Vasseur admits that he underestimated this aspect “both for the team and for myself”, but this admission arrives only after the season has ended, when the psychological damage has already been done. A team principal should have the sensitivity to anticipate such dynamics, not discover them after the fact.
Next year is 2031
Ferrari has long been a master of postponing success. The idea of “next year” is a mantra that fans know all too well. This time, however, the stakes are dramatically higher. This is not just about sacrificing one season in the hope of winning the following one. It is about entering a new regulatory cycle blindly, with the kind of presumption one would expect from a dominant force, not from a team that has ended the ground-effect era as a loser.
Amateur management disguised as strategy
What emerges from Fred Vasseur’s words is the portrait of amateurish management, disguised as long-term strategy.

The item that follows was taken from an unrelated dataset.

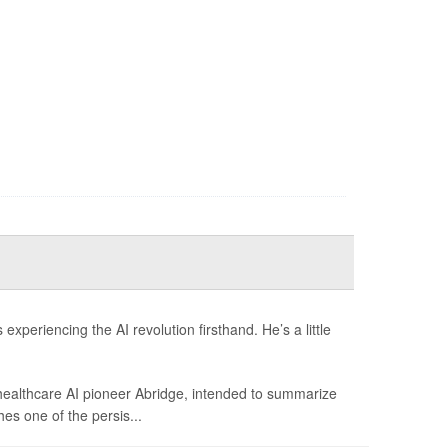
xperiencing the AI revolution firsthand. He’s a little
 healthcare AI pioneer Abridge, intended to summarize
hes one of the persis...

Contradictions in the numbers, the attempt to shift responsibility onto someone who has already left, the late admission of having completely ignored the psychological impact: all of this paints the picture of a team that has lost its way.
Ferrari has effectively turned the 2025 season into a year of paid waiting, with drivers and staff reduced to supporting actors in a wasted campaign. All of this for a bet on 2026 which, if it were to fail, would condemn the Scuderia to yet another five-year period of anonymity.
Thinking about the future often destroys the present
The SF-25 saga represents a textbook example of how not to run a Formula 1 team. Prematurely halting development, ignoring the psychological impact, shifting responsibility, and contradicting oneself on the numbers: this is not the management of a team aiming for the world championship, but that of a team that has lost its identity.
On 23 January, the “first real Ferrari of Loic Serra” will be unveiled, as Fred Vasseur described it. But before celebrating the future, Ferrari should take a hard look at the present: a season thrown away, a demoralised team, and a damaged reputation. Because the real problem at Ferrari is not technical, it is managerial. And until it is addressed honestly, no regulatory revolution will be able to save Maranello from mediocrity.